▸ DATA PROVIDED
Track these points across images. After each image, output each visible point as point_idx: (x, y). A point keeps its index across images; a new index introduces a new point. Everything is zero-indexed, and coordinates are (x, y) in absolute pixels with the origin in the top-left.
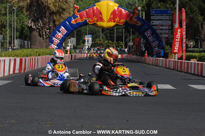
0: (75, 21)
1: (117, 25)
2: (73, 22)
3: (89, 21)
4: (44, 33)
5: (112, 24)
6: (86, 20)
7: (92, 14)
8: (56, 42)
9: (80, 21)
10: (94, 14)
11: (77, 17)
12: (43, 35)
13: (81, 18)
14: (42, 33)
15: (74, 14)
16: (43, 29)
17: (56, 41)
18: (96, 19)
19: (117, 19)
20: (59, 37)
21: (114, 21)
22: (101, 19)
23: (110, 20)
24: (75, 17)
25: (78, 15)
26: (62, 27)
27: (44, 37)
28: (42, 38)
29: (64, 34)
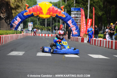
0: (26, 14)
1: (51, 17)
3: (35, 14)
6: (32, 14)
8: (14, 26)
9: (29, 14)
10: (38, 10)
18: (39, 13)
19: (51, 13)
20: (16, 23)
24: (26, 11)
26: (18, 17)
29: (19, 21)
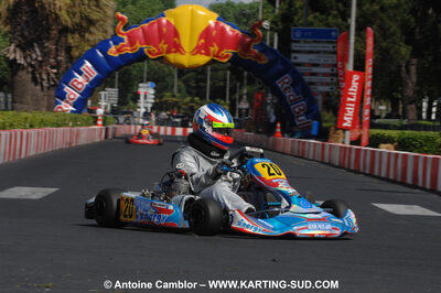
0: (118, 51)
1: (212, 61)
2: (112, 51)
3: (149, 51)
4: (45, 77)
5: (202, 59)
7: (156, 34)
8: (72, 97)
9: (128, 50)
10: (161, 36)
11: (122, 40)
12: (43, 79)
13: (132, 43)
14: (40, 74)
15: (115, 35)
16: (41, 67)
17: (72, 94)
18: (165, 46)
19: (214, 49)
20: (80, 86)
21: (207, 54)
22: (178, 48)
23: (197, 50)
24: (117, 41)
25: (125, 38)
26: (88, 64)
27: (45, 84)
28: (39, 87)
29: (91, 78)
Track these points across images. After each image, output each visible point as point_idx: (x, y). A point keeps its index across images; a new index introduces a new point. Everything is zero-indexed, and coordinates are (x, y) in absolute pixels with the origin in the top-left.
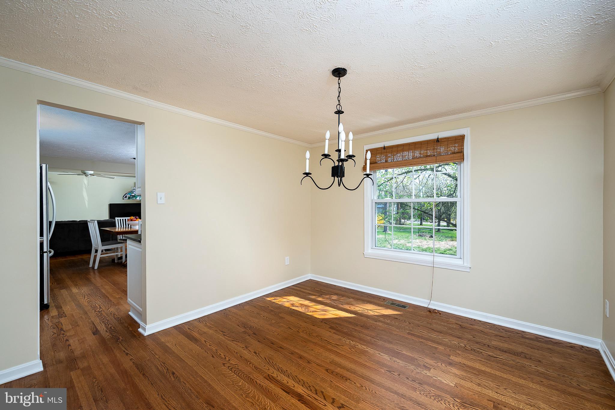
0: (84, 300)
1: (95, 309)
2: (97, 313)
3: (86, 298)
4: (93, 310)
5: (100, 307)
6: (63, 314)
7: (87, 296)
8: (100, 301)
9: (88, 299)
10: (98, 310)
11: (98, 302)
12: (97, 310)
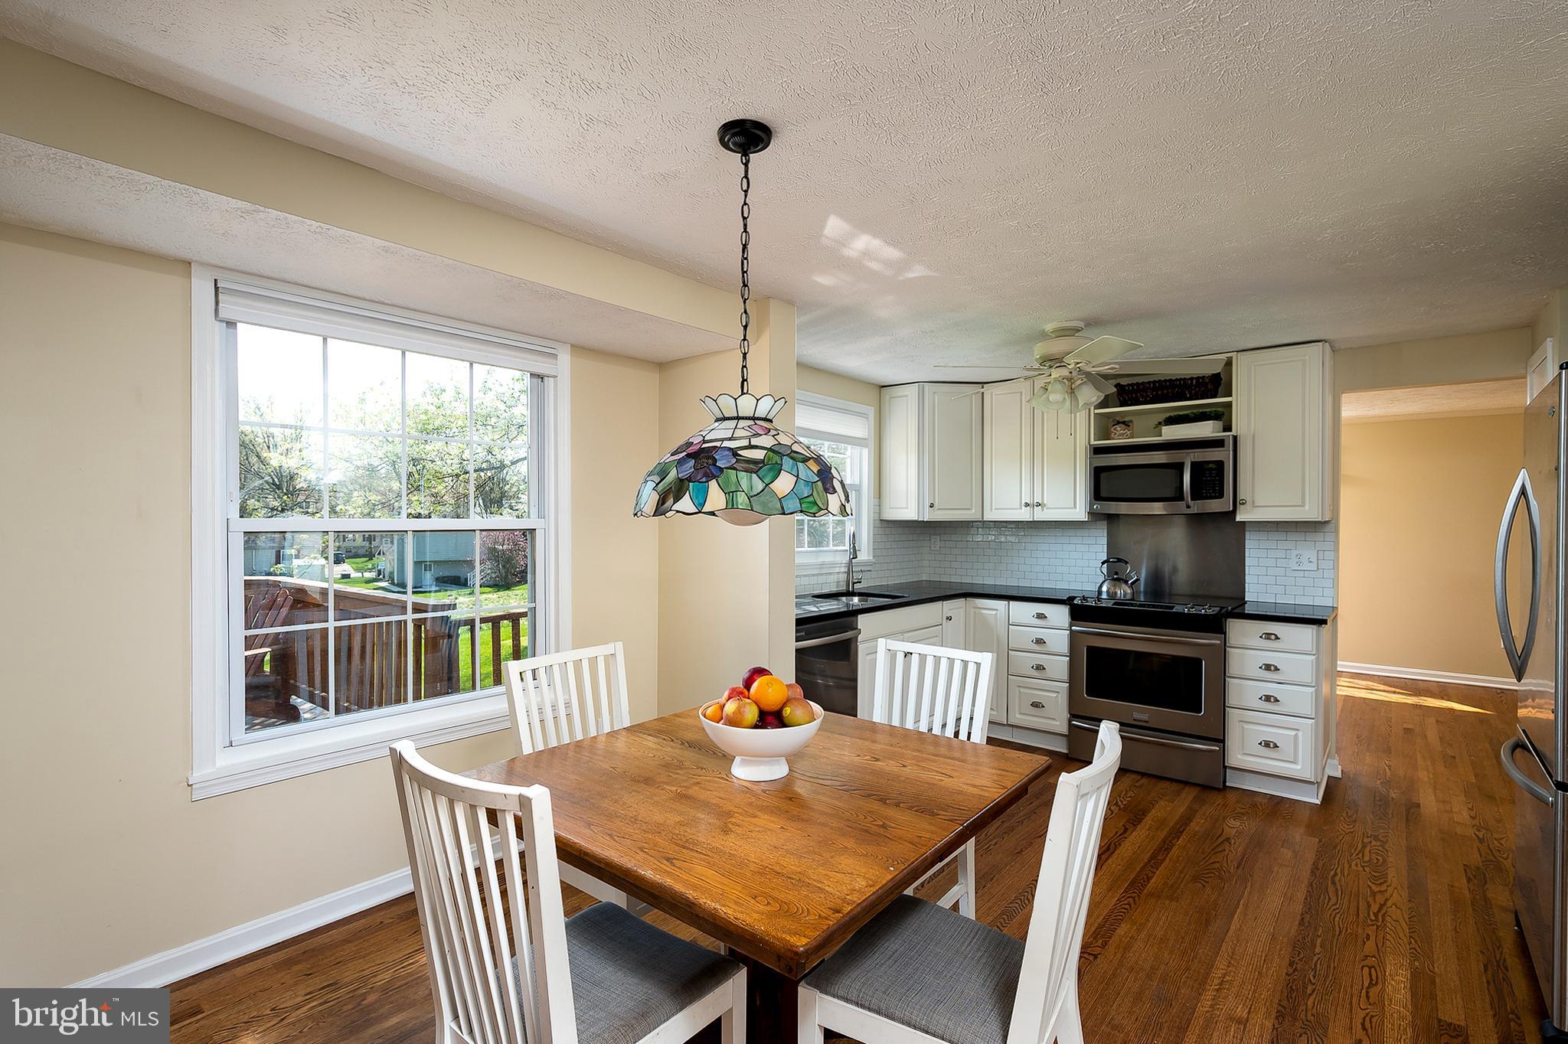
0: (1391, 896)
1: (1380, 848)
2: (1383, 837)
3: (1380, 899)
4: (1388, 848)
5: (1364, 846)
6: (1472, 877)
7: (1369, 906)
8: (1346, 865)
9: (1374, 894)
10: (1374, 843)
11: (1356, 865)
12: (1379, 843)
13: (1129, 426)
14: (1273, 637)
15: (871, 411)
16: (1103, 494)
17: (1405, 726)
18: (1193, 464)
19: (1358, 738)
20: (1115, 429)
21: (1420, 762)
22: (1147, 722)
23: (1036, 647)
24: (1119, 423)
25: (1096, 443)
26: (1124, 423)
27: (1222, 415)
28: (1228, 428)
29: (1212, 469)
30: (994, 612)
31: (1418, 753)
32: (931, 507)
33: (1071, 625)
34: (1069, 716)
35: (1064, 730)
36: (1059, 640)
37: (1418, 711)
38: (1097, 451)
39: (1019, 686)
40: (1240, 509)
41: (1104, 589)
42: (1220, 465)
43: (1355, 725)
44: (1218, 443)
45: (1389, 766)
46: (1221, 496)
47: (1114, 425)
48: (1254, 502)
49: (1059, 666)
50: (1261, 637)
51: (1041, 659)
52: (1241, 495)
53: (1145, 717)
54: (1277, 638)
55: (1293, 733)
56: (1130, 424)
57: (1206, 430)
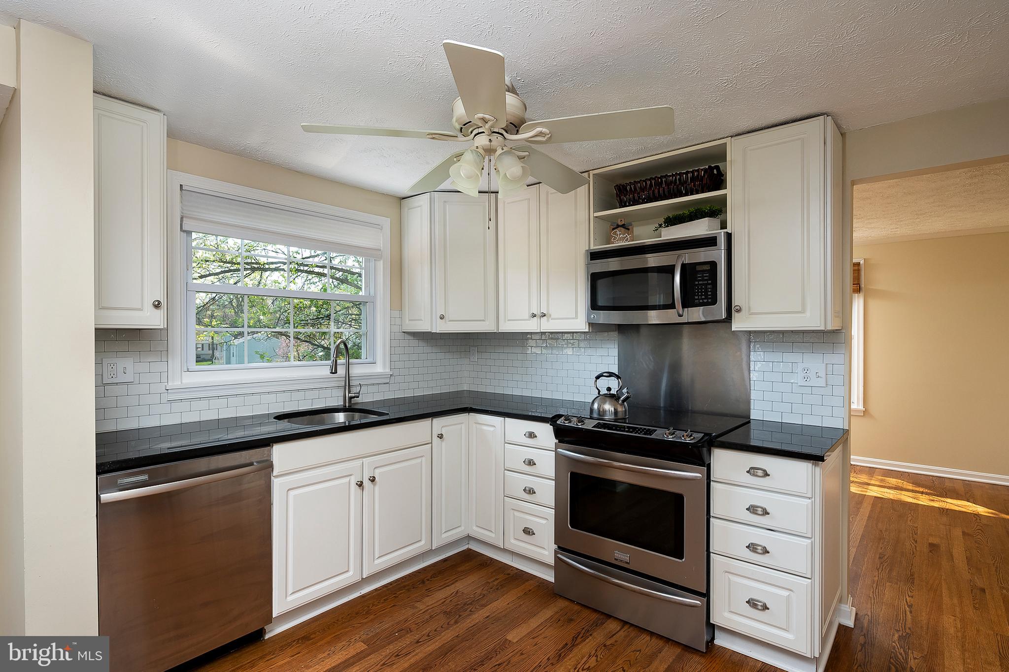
13: (629, 229)
14: (760, 473)
15: (386, 222)
16: (600, 303)
17: (932, 540)
18: (683, 266)
19: (880, 558)
20: (614, 233)
21: (946, 599)
22: (627, 563)
23: (528, 469)
24: (618, 226)
25: (595, 248)
26: (623, 226)
27: (717, 210)
28: (723, 226)
29: (704, 271)
30: (492, 429)
31: (943, 581)
32: (441, 318)
33: (557, 447)
34: (556, 546)
35: (551, 561)
36: (547, 463)
37: (945, 519)
38: (594, 256)
39: (513, 509)
40: (735, 316)
41: (596, 406)
42: (713, 265)
43: (880, 539)
44: (711, 242)
45: (910, 606)
46: (714, 301)
47: (613, 229)
48: (749, 308)
49: (547, 491)
50: (748, 472)
51: (531, 482)
52: (736, 301)
53: (626, 557)
54: (766, 474)
55: (785, 593)
56: (630, 227)
57: (699, 228)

▸ WHAT NEEDS TO BE DONE
Could you copy out every one of the lines above word for word, leaving out the pictures?

▸ EXERCISE SOLUTION
Track these points across images. After each image, output each visible point as point_idx: (x, y). A point keeps its index across images; a new index introduces a new point. Everything is zero-indexed, and coordinates are (x, y) in absolute pixels with the origin in the top-left.
0: (75, 21)
1: (117, 25)
2: (73, 22)
3: (89, 21)
4: (44, 33)
5: (112, 24)
6: (86, 20)
7: (92, 14)
8: (56, 42)
9: (80, 21)
10: (94, 14)
11: (77, 17)
12: (43, 35)
13: (81, 18)
14: (42, 33)
15: (74, 14)
16: (43, 29)
17: (56, 41)
18: (96, 19)
19: (117, 19)
20: (59, 37)
21: (114, 21)
22: (101, 19)
23: (110, 20)
24: (75, 17)
25: (78, 15)
26: (62, 27)
27: (44, 37)
28: (42, 38)
29: (64, 34)
0: (26, 14)
1: (51, 17)
3: (35, 14)
6: (32, 14)
8: (14, 26)
9: (29, 14)
10: (38, 10)
18: (39, 13)
19: (51, 13)
20: (16, 23)
24: (26, 11)
26: (18, 17)
29: (19, 21)
0: (118, 51)
1: (212, 61)
2: (112, 51)
3: (149, 51)
4: (45, 77)
5: (202, 59)
7: (156, 34)
8: (72, 97)
9: (128, 50)
10: (161, 36)
11: (122, 40)
12: (43, 79)
13: (132, 43)
14: (40, 74)
15: (115, 35)
16: (41, 67)
17: (72, 94)
18: (165, 46)
19: (214, 49)
20: (80, 86)
21: (207, 54)
22: (178, 48)
23: (197, 50)
24: (117, 41)
25: (125, 38)
26: (88, 64)
27: (45, 84)
28: (39, 87)
29: (91, 78)
Track these points across images. After each image, output each visible point as point_idx: (x, y). A point keeps its index across images; a new index introduces a new point. Everything is zero-indexed, and coordinates are (x, y) in absolute pixels with the origin in the top-left.
0: (84, 300)
1: (95, 309)
2: (97, 313)
3: (86, 298)
4: (93, 310)
5: (100, 307)
6: (63, 314)
7: (87, 296)
8: (100, 301)
9: (88, 299)
10: (98, 310)
11: (98, 302)
12: (97, 310)
0: (1391, 896)
1: (1380, 848)
2: (1383, 837)
3: (1380, 899)
4: (1388, 848)
5: (1364, 846)
6: (1472, 877)
7: (1369, 906)
8: (1346, 865)
9: (1374, 894)
10: (1374, 843)
11: (1356, 865)
12: (1379, 843)
13: (1129, 426)
14: (1273, 637)
15: (871, 411)
16: (1103, 494)
17: (1405, 726)
18: (1193, 464)
19: (1358, 738)
20: (1115, 429)
21: (1420, 762)
22: (1147, 722)
23: (1036, 647)
24: (1119, 423)
25: (1096, 443)
26: (1124, 423)
27: (1222, 415)
28: (1228, 428)
29: (1212, 469)
30: (994, 612)
31: (1418, 753)
32: (931, 507)
33: (1071, 625)
34: (1069, 716)
35: (1064, 730)
36: (1059, 640)
37: (1418, 711)
38: (1097, 451)
39: (1019, 686)
40: (1240, 509)
41: (1104, 589)
42: (1220, 465)
43: (1355, 725)
44: (1218, 443)
45: (1389, 766)
46: (1221, 496)
47: (1114, 425)
48: (1254, 502)
49: (1059, 666)
50: (1261, 637)
51: (1041, 659)
52: (1241, 495)
53: (1145, 717)
54: (1277, 638)
55: (1293, 733)
56: (1130, 424)
57: (1206, 430)
13: (629, 229)
14: (760, 473)
15: (386, 222)
16: (600, 303)
17: (932, 540)
18: (683, 266)
19: (880, 558)
20: (614, 233)
21: (946, 599)
22: (627, 563)
23: (528, 469)
24: (618, 226)
25: (595, 248)
26: (623, 226)
27: (717, 210)
28: (723, 226)
29: (704, 271)
30: (492, 429)
31: (943, 581)
32: (441, 318)
33: (557, 447)
34: (556, 546)
35: (551, 561)
36: (547, 463)
37: (945, 519)
38: (594, 256)
39: (513, 509)
40: (735, 316)
41: (596, 406)
42: (713, 265)
43: (880, 539)
44: (711, 242)
45: (910, 606)
46: (714, 301)
47: (613, 229)
48: (749, 308)
49: (547, 491)
50: (748, 472)
51: (531, 482)
52: (736, 301)
53: (626, 557)
54: (766, 474)
55: (785, 593)
56: (630, 227)
57: (699, 228)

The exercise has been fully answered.